* _PASSAGE TO READ_:
It also does not convert energy into body-weight change, exercise burn, or maintenance calories. If you are trying to plan fat loss or muscle gain, use this page together with a TDEE or calorie-planning calculator so the unit conversion sits inside a real intake target instead of floating by itself.

Frequently asked questions

Why do some food labels show both kJ and kcal?

EU regulations require both kJ and kcal to be shown on food labels. Australian labels require kJ as the primary unit but often include kcal. US labels show kcal as "Calories". When travelling or using imported foods, checking which unit is shown prevents significant misreading — a 1,000 kJ snack is only 239 kcal, not 1,000 kcal.

Is a calorie on a food label the same as a calorie in chemistry?

No. The "calorie" on a food label is actually a kilocalorie (kcal) — 1,000 times larger than the small calorie (cal) used in chemistry. This convention originated because the small calorie was impractically small for describing food energy. A 200-calorie chocolate bar contains 200 kcal = 200,000 cal = 836.8 kJ.

How do I convert Calories back to kilojoules?

Multiply food Calories (kcal) by 4.184 to get kilojoules. For example, 300 Calories is 1,255.2 kJ. Because the conversion is linear, you can move between the units in either direction without losing precision, apart from normal rounding on display.

Why do Australian and EU labels often use kilojoules instead of Calories?

Kilojoules are the SI unit of energy, so they are common in Australian and European nutrition labelling. Calories still appear in some contexts, but kJ is usually the headline number on labels in those markets.

How many kilojoules are in a 2,000 Calorie day?

A 2,000 Calorie day is about 8,368 kJ because 2,000 × 4.184 = 8,368. That is why a daily intake target can look different depending on whether the label is using kcal or kJ.

What is the difference between kilojoules, kilocalories, and small calories?

* _WHAT TO DO_:
1. Retype the kilojoule FAQ word for word, from "EU regulations require" up to and including "back to kilojoules?".
2. Write the next part of the kilojoule FAQ, starting right after its last line.

* _STORED DATA_:
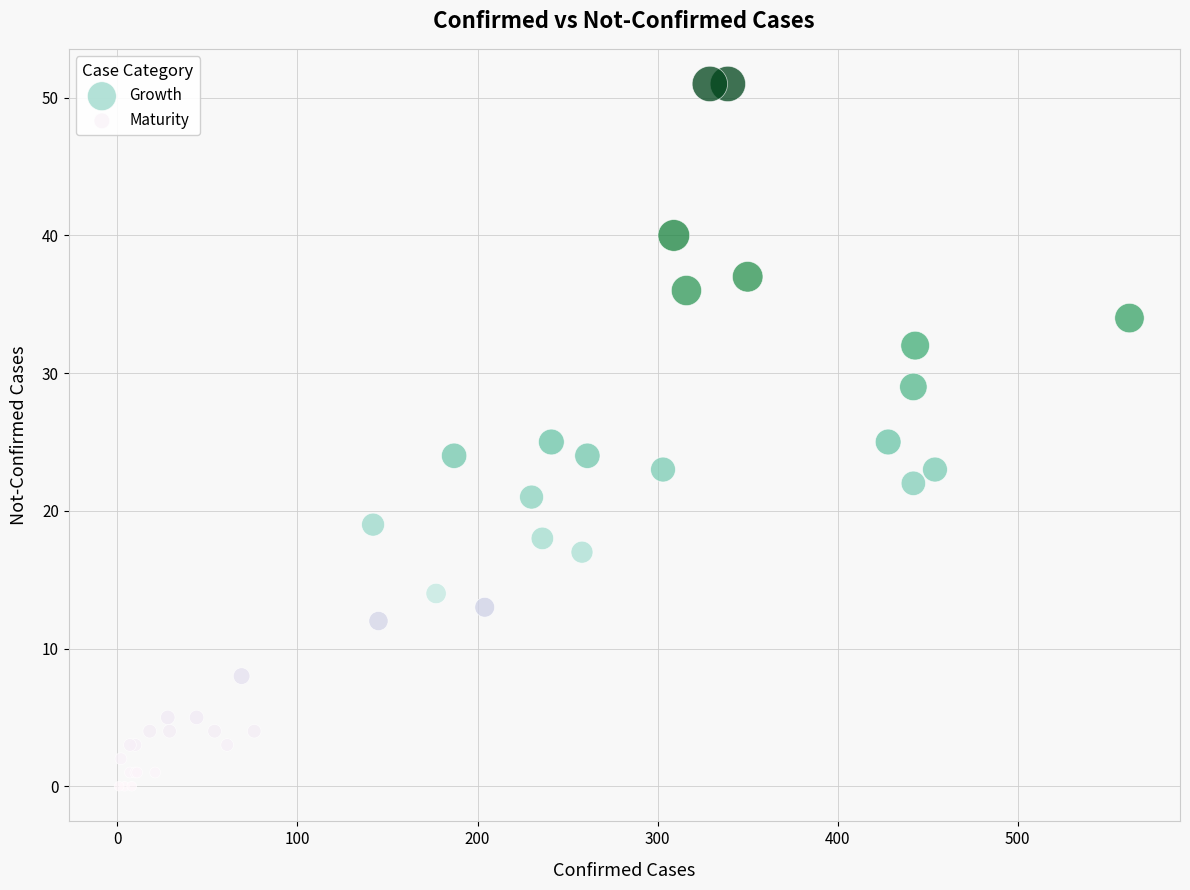

Which series has the largest Y range (max minus min)?

Growth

* _EXPECTED RESPONSES_:
1.
EU regulations require both kJ and kcal to be shown on food labels. Australian labels require kJ as the primary unit but often include kcal. US labels show kcal as "Calories". When travelling or using imported foods, checking which unit is shown prevents significant misreading — a 1,000 kJ snack is only 239 kcal, not 1,000 kcal.

Is a calorie on a food label the same as a calorie in chemistry?

No. The "calorie" on a food label is actually a kilocalorie (kcal) — 1,000 times larger than the small calorie (cal) used in chemistry. This convention originated because the small calorie was impractically small for describing food energy. A 200-calorie chocolate bar contains 200 kcal = 200,000 cal = 836.8 kJ.

How do I convert Calories back to kilojoules?

2.
Kilojoules (kJ) are the SI unit of energy and are common on nutrition labels in Australia and many other countries. Kilocalories (kcal) are the food-energy unit that people usually mean when they say "Calories" with a capital C. A small calorie (cal) is 1/1000 of a kilocalorie and is mostly used in science, not on food packaging. This converter focuses on the two label units people actually use in everyday food tracking.

Why do food labels use kilojoules instead of calories in some countries?

Different countries standardise labels differently. Australia and New Zealand usually display energy in kilojoules because kJ is the SI unit, while the US uses Calories (kilocalories) on food labels. The point is the same in every market: the number tells you how much energy is in the food. The unit changes, so a converter is helpful when you switch between labels, apps, or recipes from different countries.

How many calories are in 1,000 kJ?

1,000 kJ is about 239.01 kcal because the exact conversion is 1 kcal = 4.184 kJ. That means you divide the kilojoule value by 4.184 to get food Calories. This is a handy mental anchor because many imported snacks, drinks, and sides land near that size.

How many kilojoules are in 1,000 Calories?

1,000 food Calories equals exactly 4,184 kJ when you use the thermochemical conversion factor. If a recipe or app gives you a calorie target, multiply by 4.184 to get the kilojoule equivalent. This is the reverse of the more common kJ-to-Calorie label check, and it is useful when you are switching from a Calories-based app to a kilojoule-based nutrition label.

Is 1 Calorie the same as 1 kcal on a label?

Yes. On a food label, a Capital-C Calorie is the same thing as a kilocalorie (kcal). That is why nutrition pages and calorie trackers often use the terms interchangeably even though scientists may still write the unit as kcal. The small calorie (cal) is different and is 1/1000 of a kilocalorie.

How accurate is the kJ to calories conversion?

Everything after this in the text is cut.